For the purposes of this article, we will focus primarily on property held in the United States, especially in Florida, a very popular option for Quebec professionals.

Don’t let your dream turn into a nightmare!

Canadians who buy a condo or a house in the Sunshine State must be sure to comply with both Canadian and U.S. laws. Here are some of the key provisions you should be aware of.

U.S. residence and taxation

Canadians who reside 183 days or more in the United States over a three-year span may be considered a U.S. resident and thus be subject to U.S. income tax. However, if they did not receive any dividends, rental income or annuities in the U.S., they may not have to file a U.S. tax return, provided they complete a form establishing that they have closer ties with Canada than with the United States.

Probate procedure

U.S. laws stipulate that when a Canadian owner of a U.S. residence dies, the will they made in Canada must be probated by the U.S. authorities as part of the settlement of the estate. This legal procedure may cost from 3% to 5% of the value of the estate, for a property located in Florida, and take 12 months or longer.

Establishing a revocable or irrevocable cross-border trust can help you avoid the inconvenience of the probate procedure.

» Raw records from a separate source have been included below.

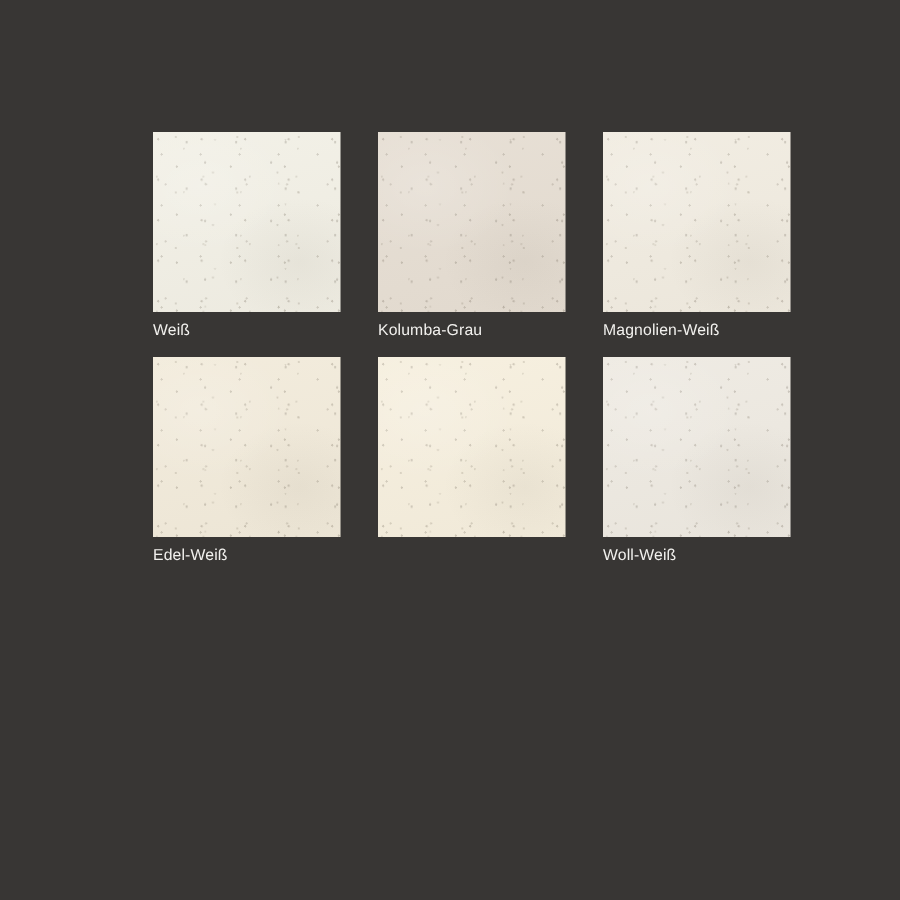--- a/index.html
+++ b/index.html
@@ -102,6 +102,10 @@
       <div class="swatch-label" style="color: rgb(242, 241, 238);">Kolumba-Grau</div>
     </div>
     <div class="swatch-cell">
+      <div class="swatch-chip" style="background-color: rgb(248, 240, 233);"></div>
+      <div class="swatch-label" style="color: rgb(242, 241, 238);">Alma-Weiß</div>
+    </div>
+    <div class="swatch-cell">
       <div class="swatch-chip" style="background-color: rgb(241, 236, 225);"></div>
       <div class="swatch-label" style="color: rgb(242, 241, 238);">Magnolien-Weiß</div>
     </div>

U.S. protection mandate: an essential document

A Quebec protection mandate is not recognized by the U.S. legal authorities. You must therefore obtain a guardianship document from the American courts. It’s possible to avoid these costly legal procedures by creating a trust.

Sale and capital gain

If you sell your residence in Florida, you will have to pay the U.S. authorities a withholding tax of 10% of the selling price. However, this withholding will not apply if the property is sold for less than $300,000 and if the buyer declares that this property will be their primary residence.

As the seller, you will also have to declare the capital gain realized:

  • To the American government, by filing a U.S. federal tax return. The capital gain will be taxed at a maximum rate of 15%.
  • As a resident of Canada, by including the capital gain on your federal and provincial tax returns. Note that you will be entitled to a foreign tax credit for the amount of tax payable in the United States.

Holding foreign assets requires planning!

Whether you own foreign real estate, shares or any other type of investment, it all starts with sound planning and informed decision making. There are many solutions to simplify things and to help you get the most out of your assets held in the United States and elsewhere in the world from a financial, tax and estate standpoint.